■ REQUIRED ACTION
In the text on quantum computers, which journal published the paper the authors wrote?

■ STUDY TEXT
········
# Poking holes and cutting corners in a quantum computer

Just as normal computers do useful stuff by meddling with bits, quantum computers will do it by meddling with qubits.

I and some others wrote a paper about some new ways to do that meddling, recently published in the journal Phys. Rev. X (free version here). This article is a layman’s introduction to the basics of what we did (as well as many other things that we build upon).

#### Qubits, and why they aren’t bits

A bit is a thing that’s either 0 or 1. A qubit is the same, except that it can be indecisive. It might be 0, it might be 1, or it might be both as a so-called quantum superposition.

What does it mean for something to be 0 and 1 at the same time? It sounds weird and magical. And I don’t like it when science sounds magical!

So let’s describe bits a little differently. Instead of 0 and 1, let’s call the two states up and down. This doesn’t change anything important: 0 and 1 are only labels anyway.

But it does change something. It changes how we think about the bits. If there is up and down, why not left and right? Why now forward and backward?

A simple bit is not complicated enough for these things to make sense. It just lives in a 1D world of up and down.

But qubits are complicated by quantumness. And this gives them the freedom to spread out. For qubits, left does make sense. It is a particular kind of superposition state. And right is another, and completely opposite superposition.
········
■ PROVIDED DATA
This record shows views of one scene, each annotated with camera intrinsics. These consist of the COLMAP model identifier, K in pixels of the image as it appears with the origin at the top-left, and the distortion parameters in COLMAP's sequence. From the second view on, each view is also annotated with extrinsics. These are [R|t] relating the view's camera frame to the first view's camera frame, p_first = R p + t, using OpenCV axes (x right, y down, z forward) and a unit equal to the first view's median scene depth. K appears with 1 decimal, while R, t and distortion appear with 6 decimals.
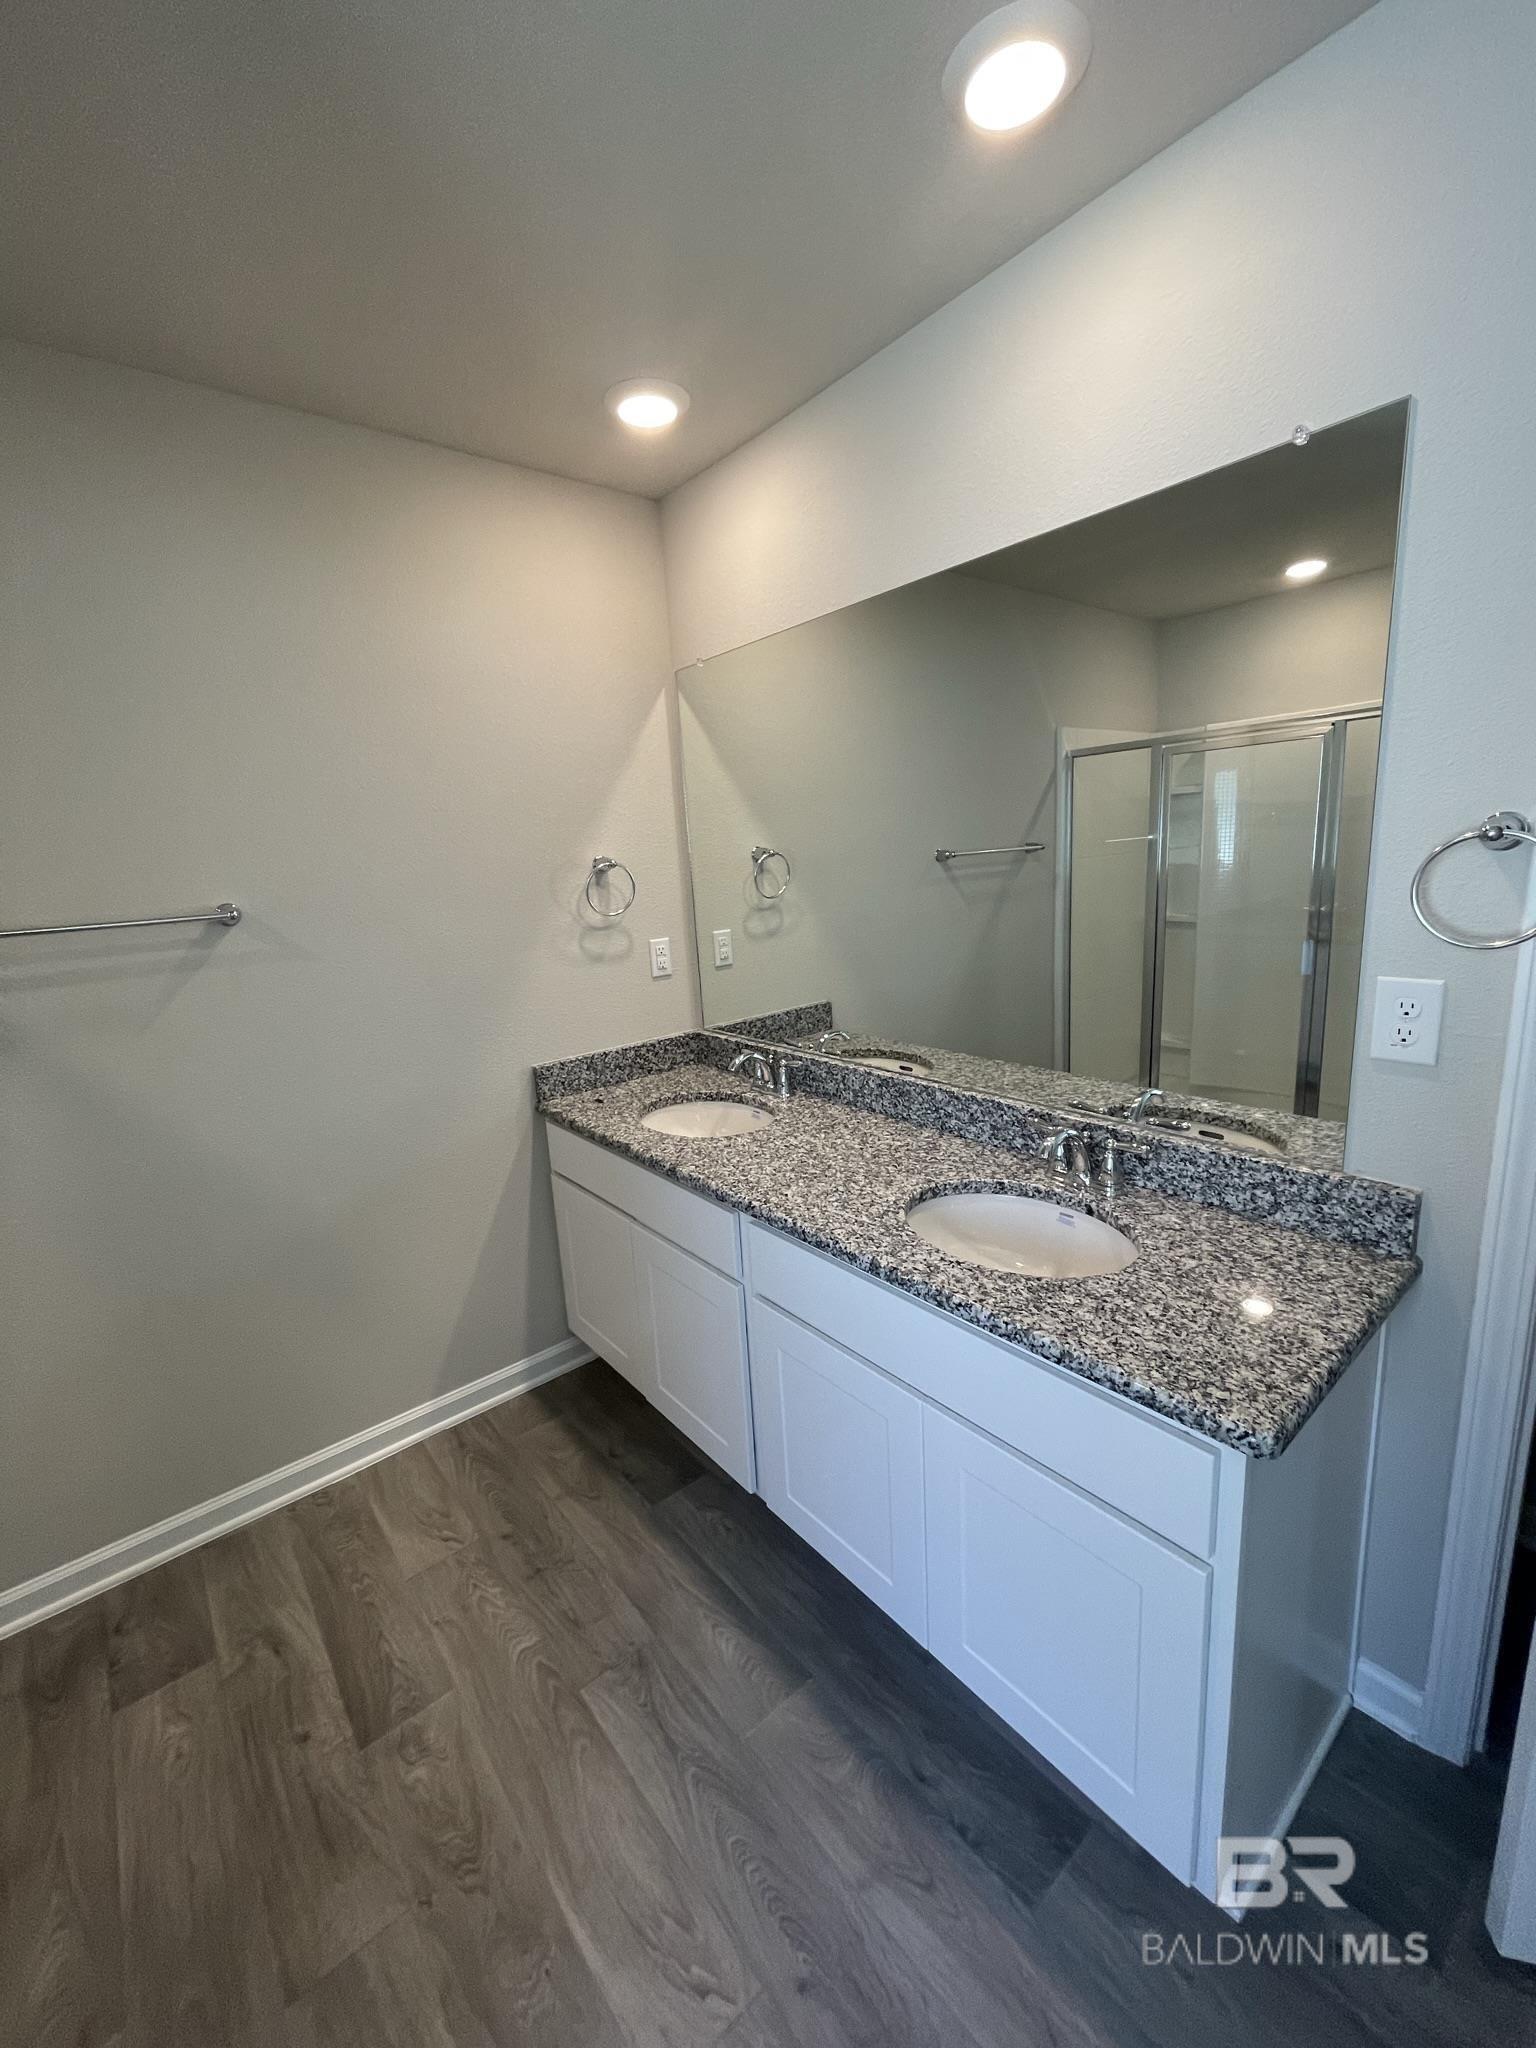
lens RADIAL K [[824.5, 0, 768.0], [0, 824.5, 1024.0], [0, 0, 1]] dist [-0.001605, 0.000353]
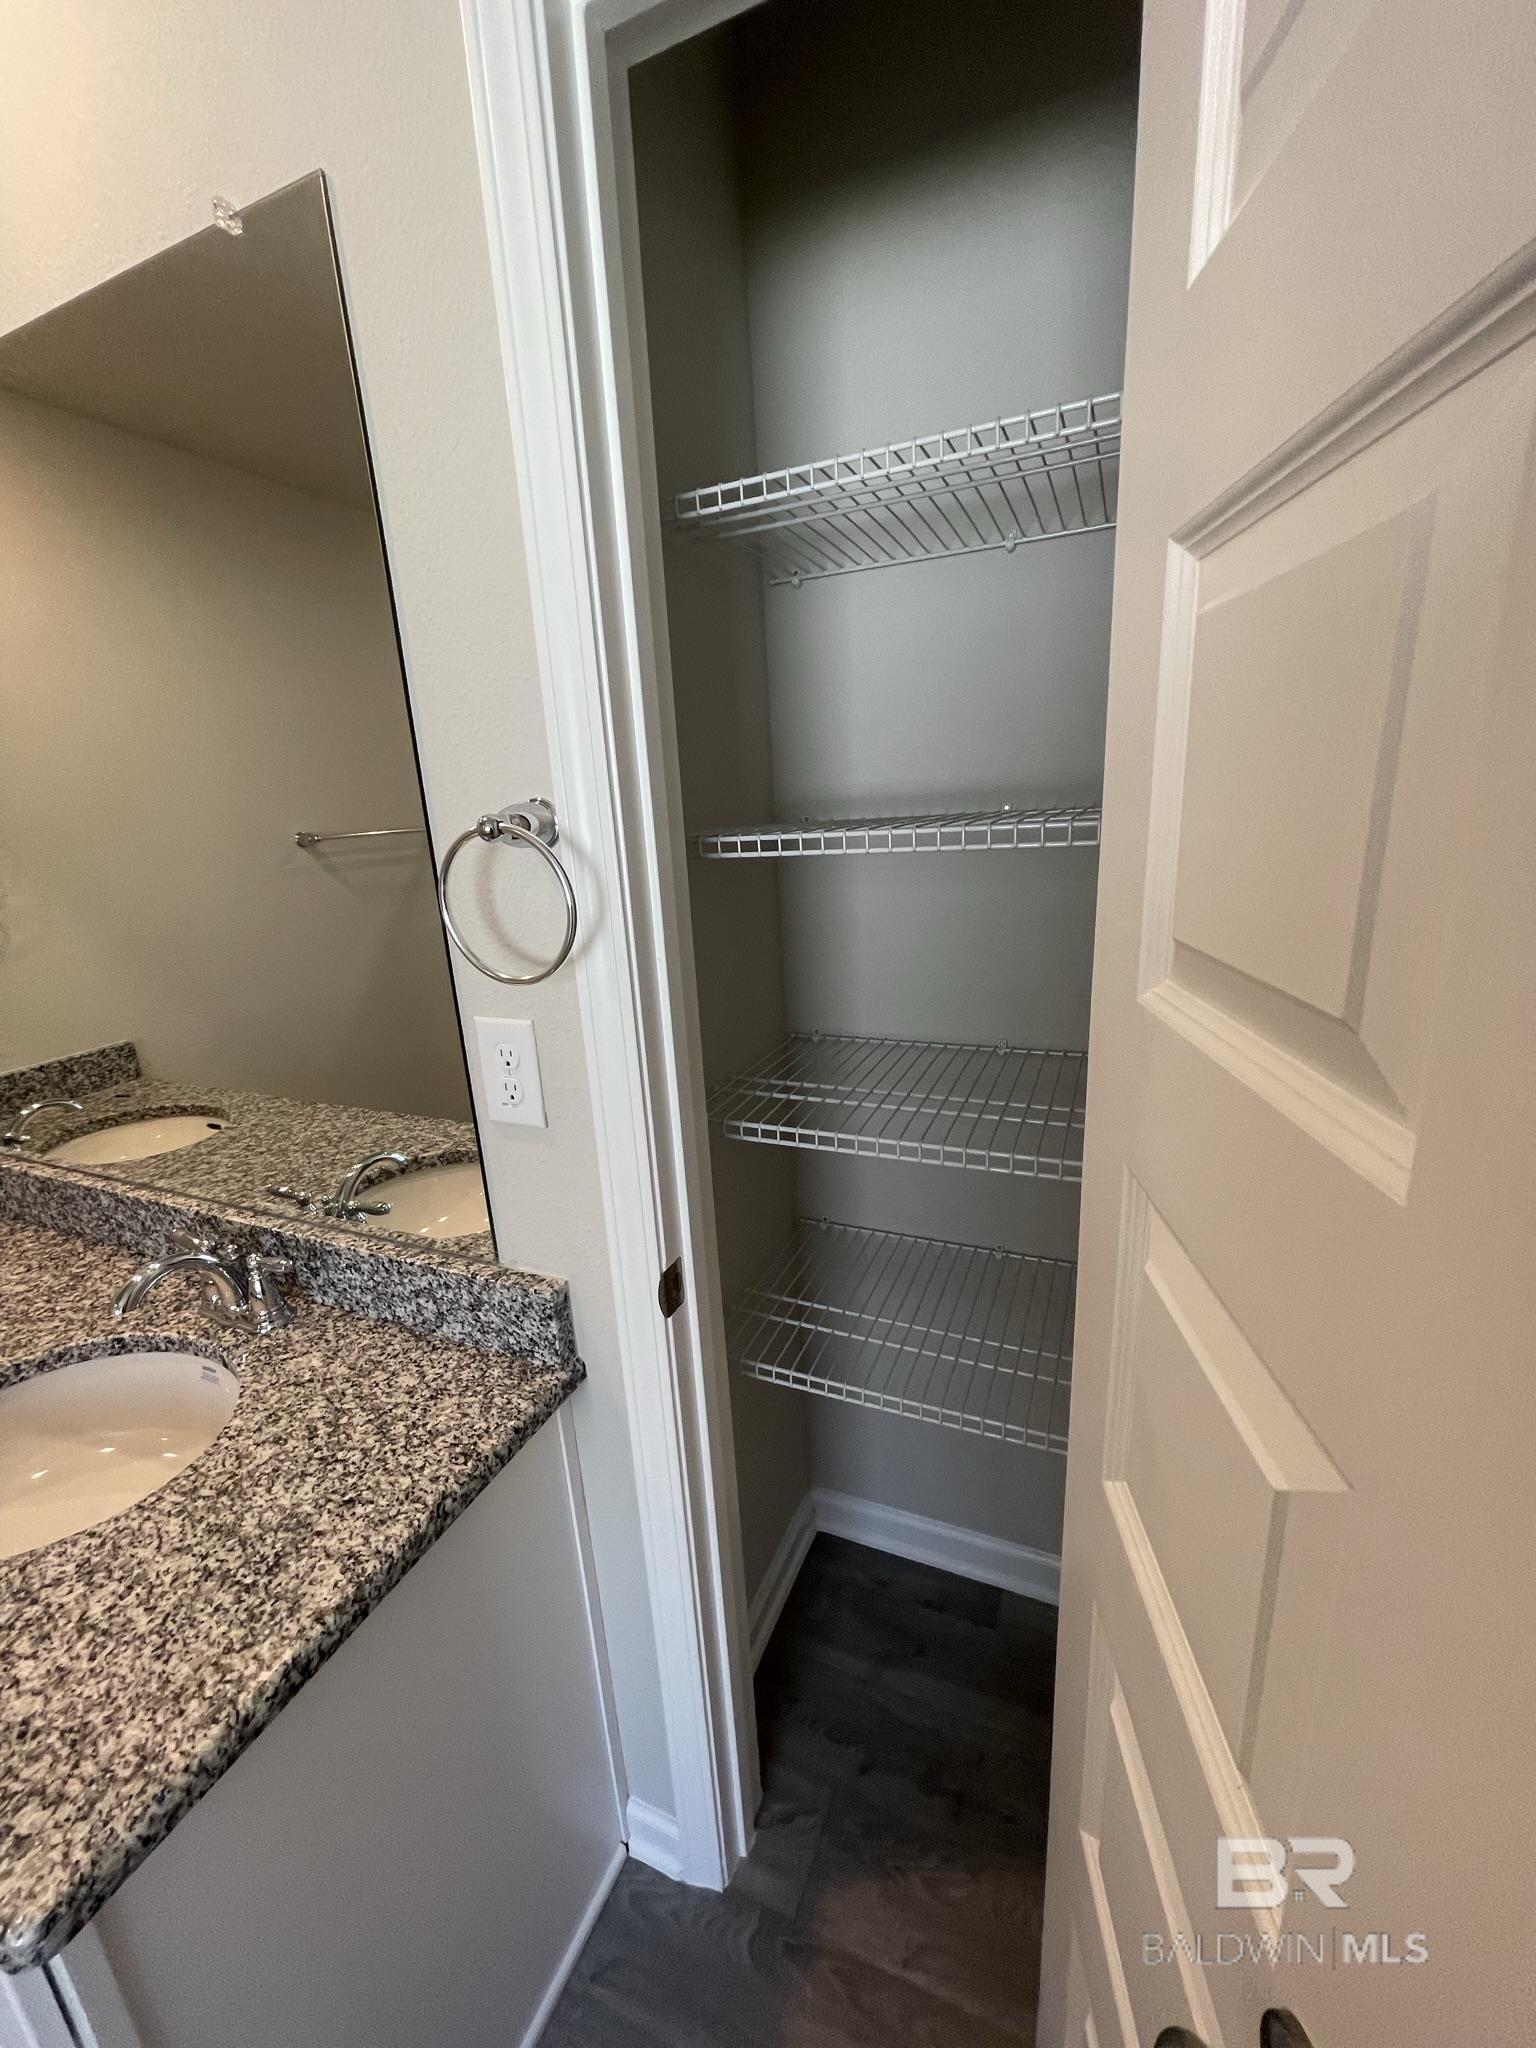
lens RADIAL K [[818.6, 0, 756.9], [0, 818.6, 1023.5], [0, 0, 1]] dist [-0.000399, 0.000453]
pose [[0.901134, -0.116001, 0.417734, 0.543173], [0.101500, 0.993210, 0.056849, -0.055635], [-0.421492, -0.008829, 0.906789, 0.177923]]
········
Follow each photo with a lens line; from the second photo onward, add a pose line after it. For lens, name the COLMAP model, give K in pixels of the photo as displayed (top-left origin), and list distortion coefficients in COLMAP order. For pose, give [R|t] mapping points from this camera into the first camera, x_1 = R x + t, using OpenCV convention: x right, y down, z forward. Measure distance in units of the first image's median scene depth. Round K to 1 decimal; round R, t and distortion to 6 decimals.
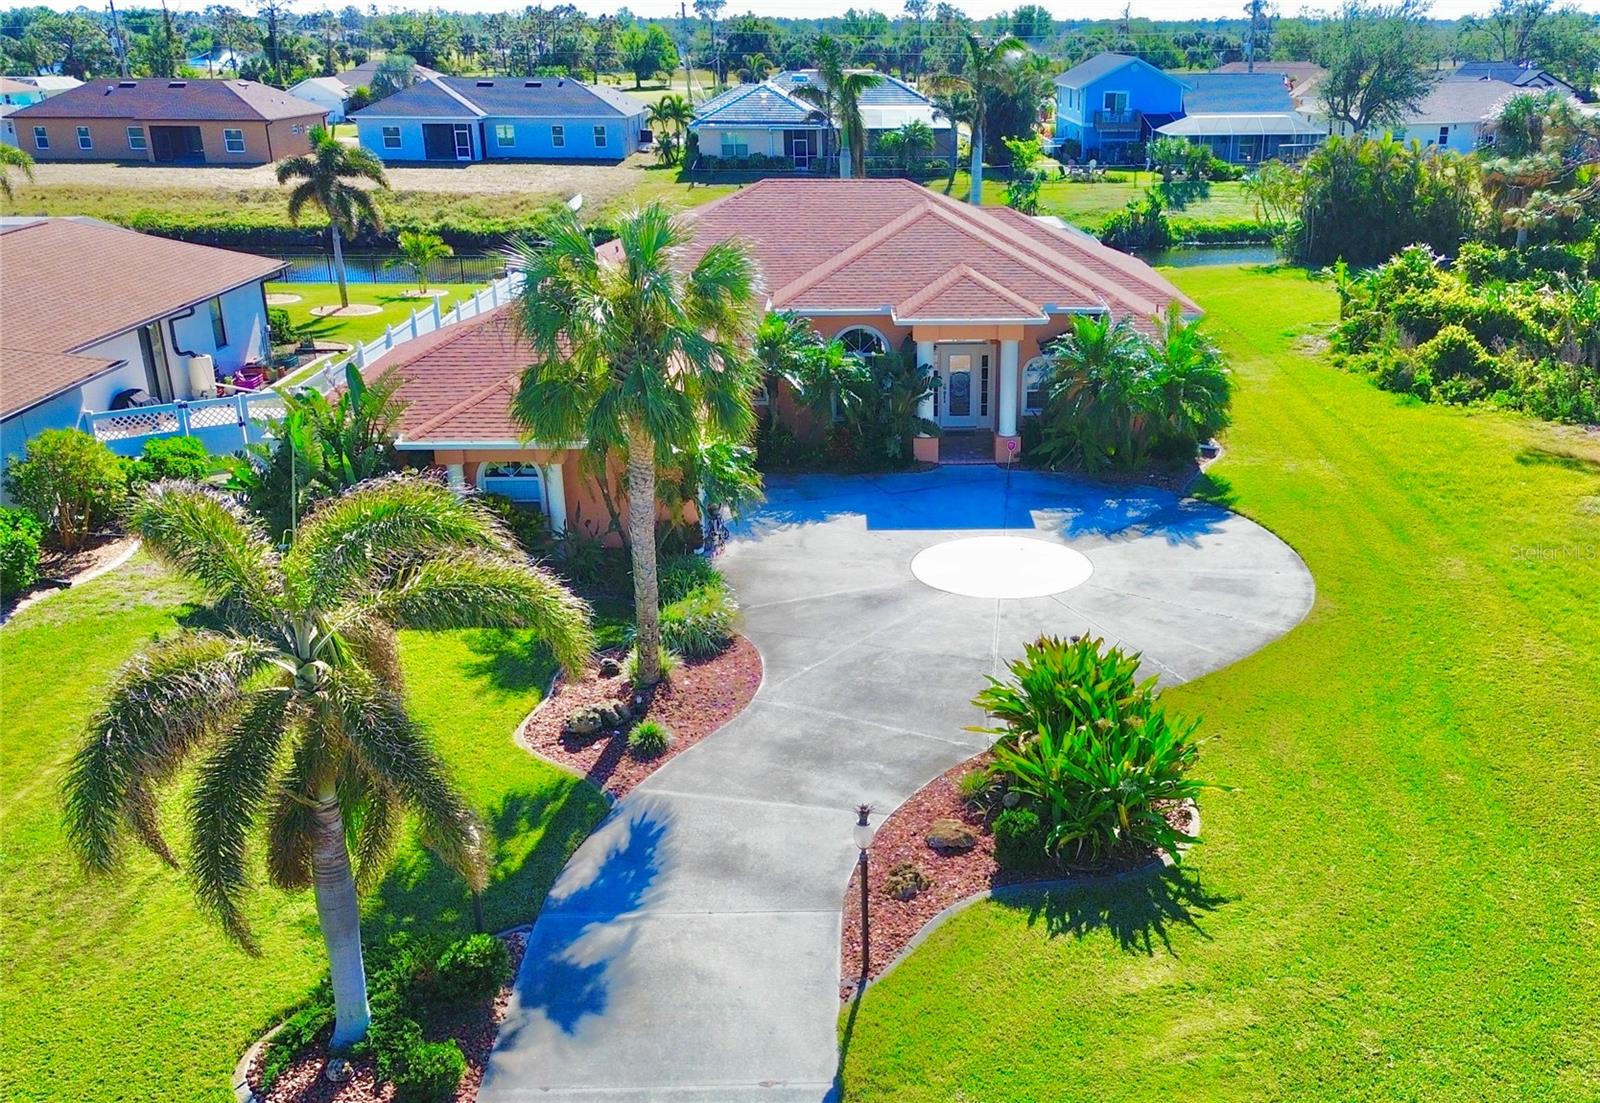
········
■ RESPONSE AREA
Phys. Rev. X